Bull Shoals throws down a challenge

About the author

Kevin VanDam

Kevin VanDam

In the world of professional bass fishing, Kevin VanDam is at the pinnacle and arguably the best in the world. KVD has 4 Bassmaster Classic wins and 7 Angler of the Year titles to his name. 

Thursday’s cancellation gave me another day to contemplate how I’m going to catch bass here at Bull Shoals over the next few days.

It’s going to be an interesting tournament. Everyone’s mind will be whirling over what effect yesterday’s storm will have on the fish.

It’s been very strange since we got here. The fish are a lot different than they were when we were here a year ago.

The weather is weird. We’ve had a long, cold spring and then we had a big warm up. Prior to Thursday’s cancellation, the lake temperature had come up 10 degrees. It was 51 on Monday and 61 Wednesday. That’s radical.

But these fish want to spawn. In a matter of two days, they went from prespawn to spawn.

You’d think the fishing would be good because the lake was so clear. On the lower end I could see down to 20 feet or more and down to 10 feet on the upper end.

But this storm and heavy rain could change that. We will find out today.

I’m still amazed at how much I learn about the spawn every year.

For example, these fish have been really spooky. Several could be seen cruising down the bank and some on beds. Those early bedders can be easy to catch.

But, here, when you cast to them with 6-pound line and finesse bait, they run off. It takes several minutes for them to come back, and then they spook again.

Now that’s some skittish fish. They know they need to be spawning but they seem scared to be too shallow.

It’s different at both ends of the lake. The bass were spawning on the upper end where it was warmer; in the deeper, colder lower end, they were in prespawn.

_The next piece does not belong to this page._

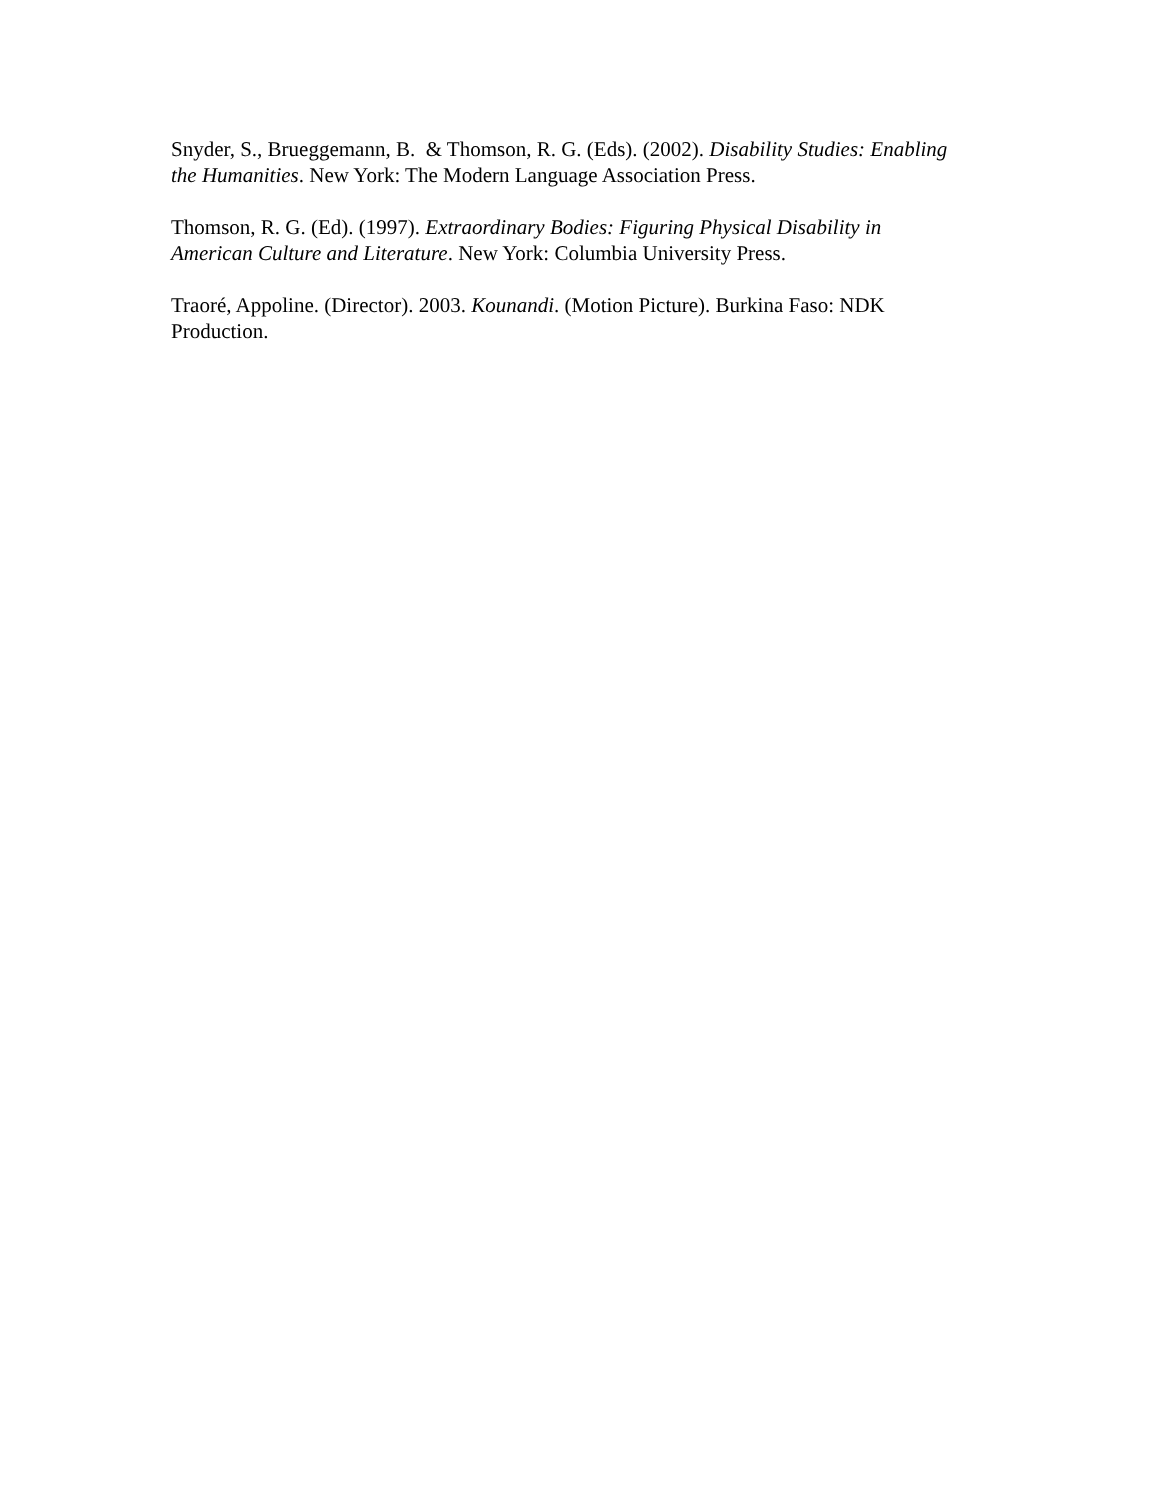Snyder, S., Brueggemann, B. & Thomson, R. G. (Eds). (2002). Disability Studies: Enabling the Humanities. New York: The Modern Language Association Press.
Thomson, R. G. (Ed). (1997). Extraordinary Bodies: Figuring Physical Disability in American Culture and Literature. New York: Columbia University Press.
Traoré, Appoline. (Director). 2003. Kounandi. (Motion Picture). Burkina Faso: NDK Production.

I spent a lot of time looking at areas trying to figure out ways to catch them, and it still has me befuddled.

One fish will swim 10 feet to eat the bait while another will spook. You just have to keep casting and looking.

Another challenge is trying to judge the size of the catchable fish you see in that deeper water. The bass have to be 15 inches here, and it’s not easy to judge when they are that deep.

Under these conditions, you have to think like a hunter. Keep the sun at your back and make long casts with fluorocarbon line. If you can make the cast without the fish seeing you, you stand a better chance of making them react.

I’ve also experimented with different lenses on my Oakley sunglasses, and I’ve found that, depending on the sun and clouds, either tungsten iridium or shallow blue have worked best. Ordinarily, anything amber colored works well.

The traditional way to fish spawners is to sit out deep and throw shallow, but I’m going to try to sit shallow and throw deep. I’m thinking that I’ll be less visible to the fish; and by bringing the bait from deep to shallow, the bass will be less spooky.

I look for this tournament to be tough and that’s OK with me. I pride myself in being able to make the right adjustments under tough conditions, so let the battle begin!

Remember, it’s all about the attitude.